Tribunal Constitucional dominicano avança na defesa dos direitos LGBTQIA+ contra discriminação militar
Em um passo decisivo para a luta contra a LGBTQIA+-fobia institucional, o Tribunal Constitucional da República Dominicana emitiu uma sentença histórica que proíbe a discriminação contra pessoas LGBTQIA+ no âmbito das forças armadas e da polícia nacional. Essa decisão representa um avanço significativo na garantia dos direitos civis e humanos para minorias sexuais e de gênero em um país ainda marcado por conservadorismos e preconceitos arraigados.
O contexto da sentença e a resistência conservadora
Emitida em novembro de 2025, a sentença TC/1225/25 declara que nenhuma norma ou autoridade pode restringir direitos com base na orientação sexual. Entretanto, essa conquista legal desencadeou uma onda de reações negativas em setores ultraconservadores e na mídia tradicional, que distorceram a decisão para alimentar o medo e a intolerância, sugerindo que a sentença “permite relações homossexuais durante o serviço” nas forças armadas e policiais, um absurdo que desconsidera o real significado da proteção contra discriminação.
Genealogia da LGBTQIA+-fobia no sistema jurídico
Essa disputa revela a profunda genealogia da LGBTQIA+-fobia enraizada no sistema jurídico dominicano, herdeiro de uma moralidade cristã colonial que impôs a heteronormatividade como norma social. Inspirando-se nas análises de Friedrich Nietzsche e Michel Foucault, podemos entender que a sexualidade sempre foi um campo de controle biopolítico, usado para disciplinar corpos e assegurar a reprodução de modelos familiares cisheteronormativos, marginalizando todas as outras formas de existência e desejo.
Como destaca a filósofa Ana T. Olivo Durán, a heterossexualidade é apresentada como a única sexualidade inteligível, enquanto a multiplicidade sexual é invisibilizada ou criminalizada para manter a estabilidade da narrativa social dominante. A sentença do Tribunal Constitucional desafia justamente essa estrutura, abrindo brechas para o reconhecimento da diversidade sexual e de gênero, especialmente no ambiente militar e policial, tradicionalmente rígido e excludente.

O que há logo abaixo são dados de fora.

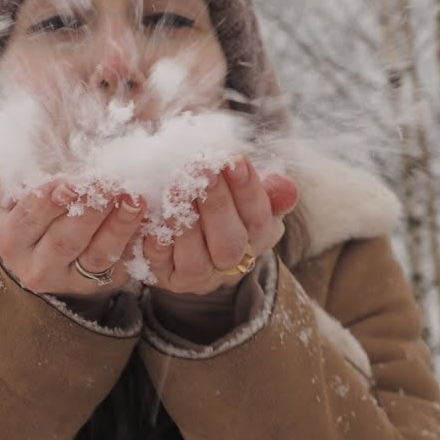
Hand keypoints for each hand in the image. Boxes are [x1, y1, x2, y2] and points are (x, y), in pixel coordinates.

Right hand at [0, 178, 146, 297]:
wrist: (36, 253)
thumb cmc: (27, 210)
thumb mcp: (12, 194)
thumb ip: (19, 176)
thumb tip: (35, 149)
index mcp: (10, 238)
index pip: (29, 217)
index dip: (49, 201)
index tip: (71, 183)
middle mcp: (36, 266)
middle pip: (65, 240)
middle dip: (90, 211)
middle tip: (110, 185)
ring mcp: (68, 280)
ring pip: (96, 256)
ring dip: (118, 226)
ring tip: (135, 200)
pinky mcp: (97, 284)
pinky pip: (119, 266)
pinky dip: (135, 243)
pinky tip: (147, 221)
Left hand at [142, 157, 297, 294]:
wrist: (187, 237)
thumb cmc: (222, 204)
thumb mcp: (247, 195)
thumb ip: (266, 189)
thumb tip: (287, 189)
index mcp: (256, 238)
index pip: (258, 218)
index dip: (247, 190)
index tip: (234, 160)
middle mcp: (230, 263)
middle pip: (229, 243)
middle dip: (216, 205)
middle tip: (202, 169)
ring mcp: (197, 275)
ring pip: (195, 261)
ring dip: (185, 224)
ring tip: (176, 188)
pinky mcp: (164, 278)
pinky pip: (159, 267)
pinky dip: (156, 245)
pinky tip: (152, 221)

O embate entre códigos militares e a Constituição
O ponto central da decisão foi a declaração de inconstitucionalidade dos artigos que criminalizavam a “sodomía” entre pessoas do mesmo sexo nas forças armadas e polícia, com penas que iam de seis meses a dois anos de prisão. Esses dispositivos conflitavam diretamente com os princípios constitucionais de dignidade humana, igualdade e não discriminação presentes na Constituição dominicana, que garantem direitos iguais independentemente de orientação sexual.
Essa contradição revela a tensão entre um sistema jurídico tradicionalmente conservador e a necessidade urgente de atualizar as leis para refletir os direitos humanos e a pluralidade da sociedade contemporânea. O Tribunal Constitucional, ao reconhecer essa incoerência, sinaliza uma mudança cultural e jurídica importante para as pessoas LGBTQIA+ no país.
Impacto para a comunidade LGBTQIA+ e a sociedade
Para a comunidade LGBTQIA+, essa sentença representa uma vitória simbólica e prática, que pode abrir caminhos para maior inclusão, respeito e proteção contra abusos dentro das instituições de segurança do Estado. Além disso, o reconhecimento legal fortalece a luta contra o preconceito e a violência que ainda permeiam as relações sociais e institucionais na República Dominicana.
Mais do que uma simples mudança legal, essa decisão é um convite para repensar os padrões morais e sociais que excluem e oprimem a diversidade. É também um chamado para que a sociedade abrace a pluralidade e a dignidade de todas as pessoas, independentemente de sua orientação sexual ou identidade de gênero.
Essa sentença histórica no combate à LGBTQIA+-fobia nas forças armadas não apenas desafia um sistema jurídico excludente, mas também ilumina o caminho para uma cultura mais inclusiva e justa. É um passo que inspira esperança e fortalece a voz de uma comunidade que há muito tempo reivindica seu espaço com coragem e resistência.
Ao romper com a imposição da heteronormatividade e da repressão, a República Dominicana dá um exemplo poderoso de como o direito pode ser instrumento de transformação social. Que essa conquista ecoe e inspire outras nações a reconhecerem e protegerem a riqueza da diversidade humana, celebrando o amor e a liberdade em todas as suas formas.